### Reading text

Housed in a prison known for fierce beatings and electrocutions, Kandahar's most volatile prisoners have found inspiration in an unlikely source: Gandhi.

More than 350 Taliban inmates in the city's notorious Sarpoza prison are staging a hunger strike, refusing to eat in a protest over their treatment within the prison's bleak walls.

The passive demonstration, which began Sunday, has left the prison's Canadian-trained guards - accustomed to suppressing far more aggressive insurrections - somewhat flummoxed.

Late last night, government security forces bolstered the armed presence at the prison over fears the demonstration is a precursor to an attempt at a prison break on the scale of the massive escape that unleashed more than 1,000 Sarpoza prisoners on the city last year.

Six days ago, prison officials learned that three tanker trucks loaded with explosives were bound for the jail with instructions to obliterate its walls.

"We are expecting an attack and then a big fight," said one prison official, who praised the Canadian training his guards have received. "The Canadians gave us good training in how to keep the prison secure and it has been very effective in this situation."

### Data extract

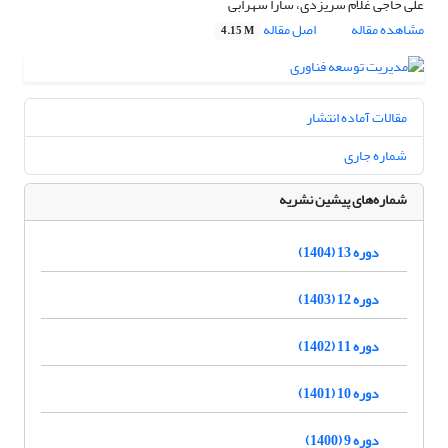
علی حاجی غلام سریزدی، سارا سهرابی
مشاهده مقاله
اصل مقاله
4.15 M
مقالات آماده انتشار
شماره جاری
شماره‌های پیشین نشریه
دوره 13 (1404)
دوره 12 (1403)
دوره 11 (1402)
دوره 10 (1401)
دوره 9 (1400)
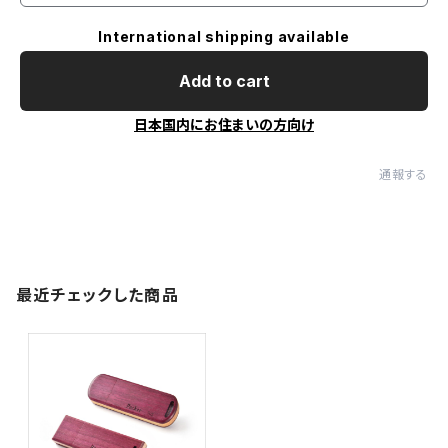
International shipping available
Add to cart
日本国内にお住まいの方向け
通報する
最近チェックした商品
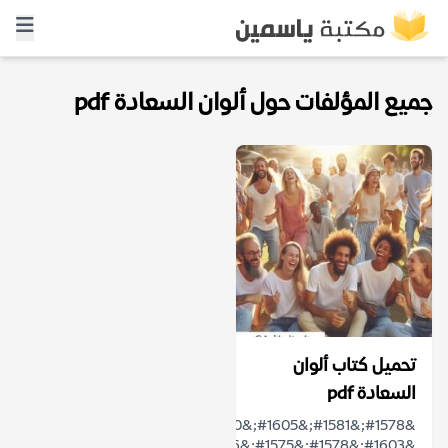
جميع المؤلفات حول ألوان السعادة pdf
تحميل كتاب ألوان
السعادة pdf
&#1578;&#1581;&#1605;&#1610;&#1604;
&#1603;&#1578;&#1575;&#1576;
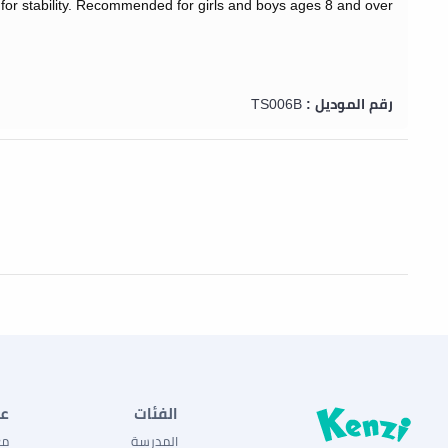
for stability.
Recommended for girls and boys ages 8 and over.
رقم الموديل :
TS006B
الفئات
ع
المدرسة
مع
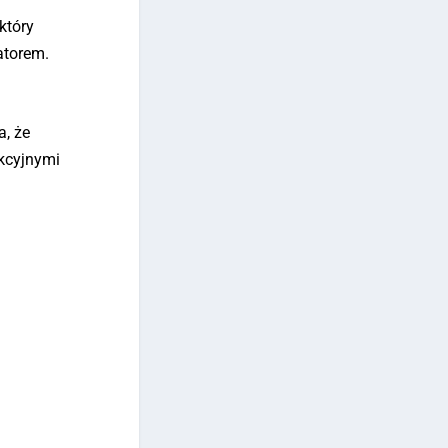
który
atorem.
, że
akcyjnymi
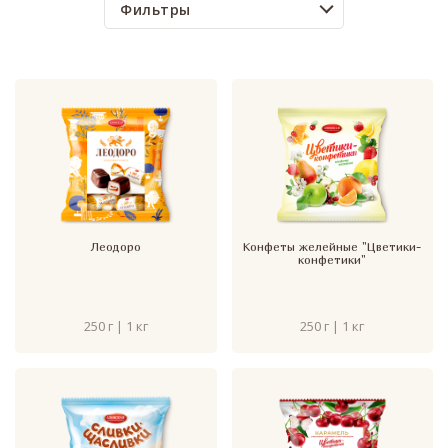
Фильтры
Леодоро
Конфеты желейные "Цветики-
конфетики"
250 г | 1 кг
250 г | 1 кг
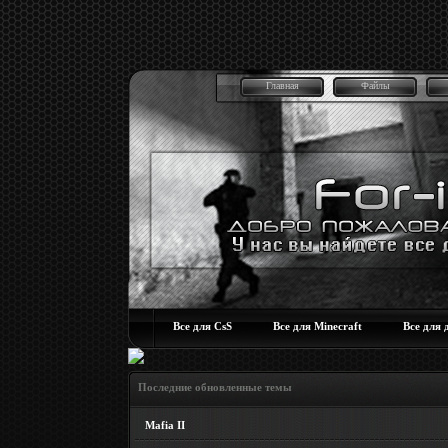
Главная
Файлы
Все для CsS
Все для Minecraft
Все для 
Последние обновленные темы
Mafia II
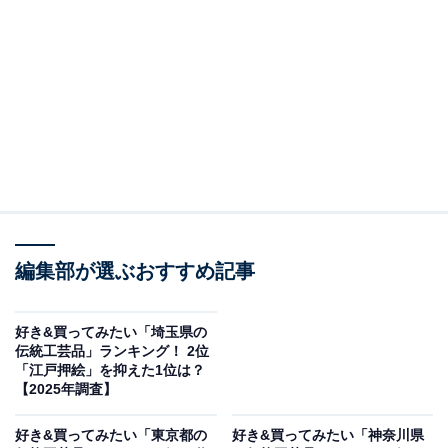
＞3位までの全ランキング結果を見る
この記事の執筆者：
坂上 恵
All About ニュースの編集者。オールアバウトに入社後、SNSトレン
ドにフォーカスした記事執筆やSEOライティングの経験を経て、の
ちにAll About ニュースチームのメンバーに加入。現在は旅行・カル
...続きを読む
チャー・エンタメなどを中心に企画編集を担当。東京都出身。居酒
屋巡りとスポーツ観戦が生きがい。
調査概要
編集部が選ぶおすすめ記事
調査期間：2025年11月26〜27日
調査方法：インターネット調査
好き&買ってみたい「埼玉県の
伝統工芸品」ランキング！ 2位
調査対象：全国10〜60代の男女250人
「江戸押絵」を抑えた1位は？
【2025年調査】
※本調査は全国250人を対象に実施したもので、結
好き&買ってみたい「東京都の
好き&買ってみたい「神奈川県
果は回答者の意見を集計したものであり、全体の意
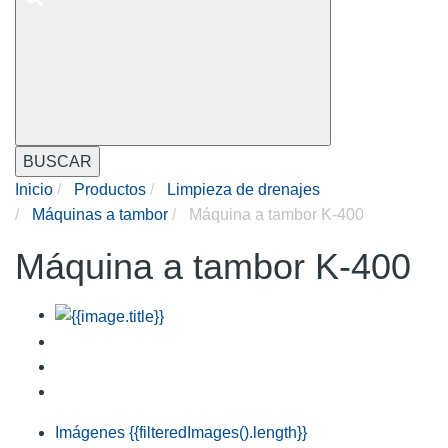
BUSCAR
Inicio
Productos
Limpieza de drenajes
Máquinas a tambor
Máquina a tambor K-400
Máquina a tambor K-400
Imágenes
{{filteredImages().length}}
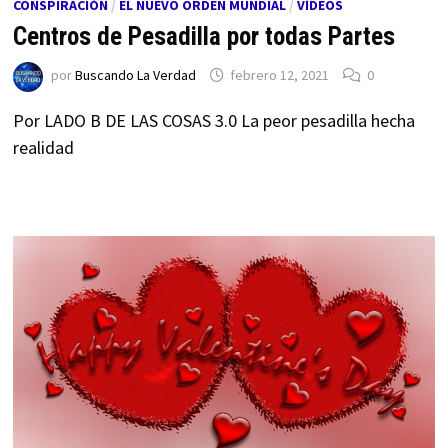
CONSPIRACIÓN
/
EL NUEVO ORDEN MUNDIAL
/
VÍDEOS
Centros de Pesadilla por todas Partes
por
Buscando La Verdad
febrero 12, 2021
0
Por LADO B DE LAS COSAS 3.0 La peor pesadilla hecha
realidad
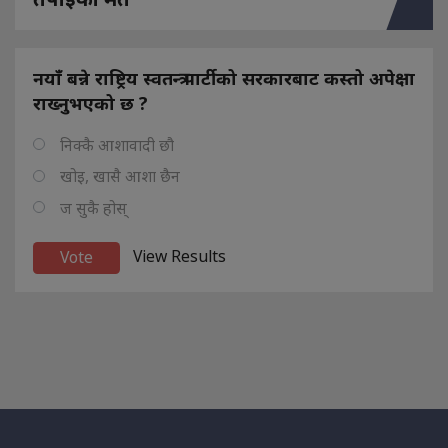
नयाँ बन्ने राष्ट्रिय स्वतन्त्र पार्टीको सरकारबाट कस्तो अपेक्षा
राख्नुभएको छ ?
निक्कै आशावादी छौ
खोइ, खासै आशा छैन
ज सुकै होस्
View Results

### Required action 1
How many Taliban inmates in the Sarpoza prison article are staging a hunger strike?
### Required action 2
Please copy everything in the Sarpoza prison article from "The passive demonstration, which" down to "city last year.".

### Response box 1
More than 350.

### Response box 2
The passive demonstration, which began Sunday, has left the prison's Canadian-trained guards - accustomed to suppressing far more aggressive insurrections - somewhat flummoxed.

Late last night, government security forces bolstered the armed presence at the prison over fears the demonstration is a precursor to an attempt at a prison break on the scale of the massive escape that unleashed more than 1,000 Sarpoza prisoners on the city last year.